In seeking to negotiate the restrained rhetoric of neo-aristotelianism and the liberated rhetoric of neo-sophism that Poulakos advocated, Leff settles on a definition of rhetoric that accepts it as a form of action, but requires some kind of substance for analysis. In this way, then, decorum works as the rubric for rhetoric since it essentially requires a understanding of the context and process, but uses the product as the test: “It is the principle of decorum that allows us to comprehend a situation as a whole, to locate its meaning within a context, and to translate this understanding into a discursive form that becomes an incentive to action” (62). Using decorum to understand rhetoric is useful thanks to its flexibility.
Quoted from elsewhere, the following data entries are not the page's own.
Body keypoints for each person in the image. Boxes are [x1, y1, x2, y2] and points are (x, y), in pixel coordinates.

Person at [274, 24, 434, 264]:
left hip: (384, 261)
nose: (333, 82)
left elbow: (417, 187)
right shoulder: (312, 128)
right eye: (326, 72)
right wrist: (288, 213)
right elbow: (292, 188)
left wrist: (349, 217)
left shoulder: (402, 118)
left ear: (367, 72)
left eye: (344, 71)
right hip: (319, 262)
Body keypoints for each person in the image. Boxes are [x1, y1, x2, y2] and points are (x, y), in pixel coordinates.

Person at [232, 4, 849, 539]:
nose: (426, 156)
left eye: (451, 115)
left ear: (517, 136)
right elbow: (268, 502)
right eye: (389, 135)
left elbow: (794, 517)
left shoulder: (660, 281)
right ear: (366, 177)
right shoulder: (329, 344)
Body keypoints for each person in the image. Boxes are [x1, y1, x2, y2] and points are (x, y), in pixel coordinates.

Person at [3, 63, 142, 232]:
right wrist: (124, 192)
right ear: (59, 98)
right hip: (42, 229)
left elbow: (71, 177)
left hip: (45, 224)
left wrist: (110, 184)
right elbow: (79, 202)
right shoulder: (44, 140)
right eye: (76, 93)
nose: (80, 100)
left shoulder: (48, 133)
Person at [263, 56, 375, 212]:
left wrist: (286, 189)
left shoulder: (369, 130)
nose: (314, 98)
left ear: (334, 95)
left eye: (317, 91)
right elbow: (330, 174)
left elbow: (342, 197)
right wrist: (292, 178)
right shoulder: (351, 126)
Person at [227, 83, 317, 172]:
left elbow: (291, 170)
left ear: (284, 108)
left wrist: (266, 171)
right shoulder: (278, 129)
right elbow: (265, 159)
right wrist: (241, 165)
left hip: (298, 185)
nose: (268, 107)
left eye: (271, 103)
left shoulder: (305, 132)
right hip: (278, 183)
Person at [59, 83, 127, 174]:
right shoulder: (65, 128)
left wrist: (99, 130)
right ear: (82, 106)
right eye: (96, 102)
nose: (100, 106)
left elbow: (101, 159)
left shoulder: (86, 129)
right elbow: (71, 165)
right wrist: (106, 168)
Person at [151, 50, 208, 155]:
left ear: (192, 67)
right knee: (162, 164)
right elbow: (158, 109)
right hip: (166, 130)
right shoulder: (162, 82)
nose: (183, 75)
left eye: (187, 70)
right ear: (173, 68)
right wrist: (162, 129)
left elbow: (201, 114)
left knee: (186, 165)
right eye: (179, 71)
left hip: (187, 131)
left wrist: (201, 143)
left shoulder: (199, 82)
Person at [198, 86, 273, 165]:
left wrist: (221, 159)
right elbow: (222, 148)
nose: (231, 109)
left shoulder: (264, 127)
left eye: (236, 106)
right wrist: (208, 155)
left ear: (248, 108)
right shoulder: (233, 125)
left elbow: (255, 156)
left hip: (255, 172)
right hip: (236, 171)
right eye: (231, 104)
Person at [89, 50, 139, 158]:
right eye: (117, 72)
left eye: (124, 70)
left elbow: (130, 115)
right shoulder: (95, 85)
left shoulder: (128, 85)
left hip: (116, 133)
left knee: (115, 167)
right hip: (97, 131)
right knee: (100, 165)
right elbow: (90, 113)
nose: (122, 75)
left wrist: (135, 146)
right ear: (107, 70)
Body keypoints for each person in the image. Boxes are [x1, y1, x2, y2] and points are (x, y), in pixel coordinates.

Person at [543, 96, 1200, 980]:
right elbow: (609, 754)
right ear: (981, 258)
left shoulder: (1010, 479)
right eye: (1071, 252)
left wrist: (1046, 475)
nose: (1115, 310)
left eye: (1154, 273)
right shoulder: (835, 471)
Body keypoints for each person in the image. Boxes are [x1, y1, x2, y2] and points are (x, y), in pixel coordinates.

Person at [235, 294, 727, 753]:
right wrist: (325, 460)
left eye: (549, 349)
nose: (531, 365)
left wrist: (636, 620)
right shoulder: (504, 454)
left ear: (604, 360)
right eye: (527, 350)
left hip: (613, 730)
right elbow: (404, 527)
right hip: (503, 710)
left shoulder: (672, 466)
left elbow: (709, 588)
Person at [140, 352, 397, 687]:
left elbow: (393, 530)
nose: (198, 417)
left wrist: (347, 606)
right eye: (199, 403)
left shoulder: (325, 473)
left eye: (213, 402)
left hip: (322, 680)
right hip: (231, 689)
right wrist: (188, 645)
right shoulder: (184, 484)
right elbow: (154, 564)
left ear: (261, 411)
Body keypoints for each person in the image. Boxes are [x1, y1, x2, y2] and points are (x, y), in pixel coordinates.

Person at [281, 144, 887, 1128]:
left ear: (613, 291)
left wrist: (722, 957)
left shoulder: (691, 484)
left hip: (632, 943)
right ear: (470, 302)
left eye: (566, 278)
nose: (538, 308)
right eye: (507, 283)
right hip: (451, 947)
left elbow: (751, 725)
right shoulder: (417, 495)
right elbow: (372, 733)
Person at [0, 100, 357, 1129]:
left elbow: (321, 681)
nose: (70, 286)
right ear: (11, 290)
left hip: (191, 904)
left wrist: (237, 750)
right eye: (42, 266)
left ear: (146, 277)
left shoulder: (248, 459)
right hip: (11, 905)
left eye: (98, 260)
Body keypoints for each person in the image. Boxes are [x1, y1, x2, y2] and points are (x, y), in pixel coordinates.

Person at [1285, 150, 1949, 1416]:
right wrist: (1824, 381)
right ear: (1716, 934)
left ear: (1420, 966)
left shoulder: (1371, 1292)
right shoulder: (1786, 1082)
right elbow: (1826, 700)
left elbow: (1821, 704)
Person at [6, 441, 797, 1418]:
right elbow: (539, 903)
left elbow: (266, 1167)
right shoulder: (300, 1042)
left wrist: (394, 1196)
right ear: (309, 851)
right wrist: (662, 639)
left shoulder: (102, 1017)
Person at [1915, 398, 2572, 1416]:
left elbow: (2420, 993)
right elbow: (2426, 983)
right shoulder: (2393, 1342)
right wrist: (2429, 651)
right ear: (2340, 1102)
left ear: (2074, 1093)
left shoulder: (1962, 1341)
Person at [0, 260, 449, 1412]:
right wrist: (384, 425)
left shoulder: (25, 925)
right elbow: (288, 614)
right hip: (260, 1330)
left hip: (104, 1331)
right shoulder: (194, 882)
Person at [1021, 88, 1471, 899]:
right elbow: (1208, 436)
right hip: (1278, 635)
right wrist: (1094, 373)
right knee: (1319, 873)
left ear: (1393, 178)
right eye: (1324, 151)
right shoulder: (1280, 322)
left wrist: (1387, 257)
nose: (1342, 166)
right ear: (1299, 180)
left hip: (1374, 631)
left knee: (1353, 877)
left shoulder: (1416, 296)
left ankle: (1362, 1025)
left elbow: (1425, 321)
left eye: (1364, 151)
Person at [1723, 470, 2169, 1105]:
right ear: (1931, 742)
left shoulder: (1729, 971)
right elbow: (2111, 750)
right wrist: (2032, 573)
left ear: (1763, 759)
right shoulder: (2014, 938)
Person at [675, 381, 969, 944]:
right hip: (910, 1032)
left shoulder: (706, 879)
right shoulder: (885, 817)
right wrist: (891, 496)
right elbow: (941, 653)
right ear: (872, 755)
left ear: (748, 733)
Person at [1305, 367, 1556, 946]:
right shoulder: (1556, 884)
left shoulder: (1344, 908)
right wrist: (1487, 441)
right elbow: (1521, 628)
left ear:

Thomas Farrell seeks a similar flexibility to deal with what he calls a “widening circle of acquaintance”; he thus sketches the idea of a rhetorical forum, a specific location “where types of reasoning and argument are practiced” (88) and to some extent ordered. Rhetorical practice in the forum are regulated in some way. Similar to Leff, Farrell believes that rhetoric can be understood in the context of the forum so that “rhetorical practice enacts the norms of propriety collaboratively with interested collective others” (91). These norms, he notes, are always changing and difficult to pin down.

Of all the writers in the first section Michael Calvin McGee’s has been cited far more than the others — and probably for good reason. Although written in 1990, “Text, Context, and the Fragmentation of Contemporary Culture” attempts to get at the essence of the 90s and the end of the 20th century by calling out speech discourse as existing as fragments where “rhetors make discourses from scraps and pieces of evidence” (70). He lays out three structural elements — sources, culture and influence — and requires all three to be present in rhetoric in order for critics claim they understand its meaning. Such an approach to context is necessary because we now live in a heterogeneous culture. In this way, the structural elements are necessary just as Farrell’s forum is necessary to his theory. Evidence of such homogeneity is contrived, however, as one wonders that although the suffrage gave women a voice and Brown v BOE mixed the races, it’s not like women or African Americans didn’t develop their own discourse systems. In others words, McGee’s call for such a new theory is suspiciously WASPy. That said, he does acknowledge more instantaneous media and the “knowledge explosion” it engendered (this sounds similar to Farrell’s “widening circle”). This line, in particular, got my attention: “text construction is now something done more by the consumers than by the producers of discourse” (76). In other words, as readers or listeners we need to be prepared (or prepare our students) to be critical enough to fill in the blanks, to know how to find good information, and to understand the fragments of texts, especially their sources. The problem with McGee, however, is that he seeks to limit rhetorical criticism to speech — and increasing problem in the digital age.

While all of these manifestations of rhetoric and context seem more accurate in the 21st century, one still wonders how to develop the tools to gauge these various and shifting contexts in order to better understand them. What happens, for instance, when the context shifts but the people do not? I’m thinking here of how zine communities move from various print and digital platforms, or how someone who produced print-only publications in the 1990s explains print subcultures to students raised on Facebook. Speaking of which, can rhetoric theory anticipate contexts? Is part of their job to predict? In McGee’s case, the answer seems obvious.

I also wonder about some of the terminology in these pieces. What is the difference, for instance, between decorum and propriety? Forum and context?

And what elements of formalist study do we need to retain so that everything does not seem so relative, as one of my peers pointed out. Or is relativism and theory and rhetoric compatible?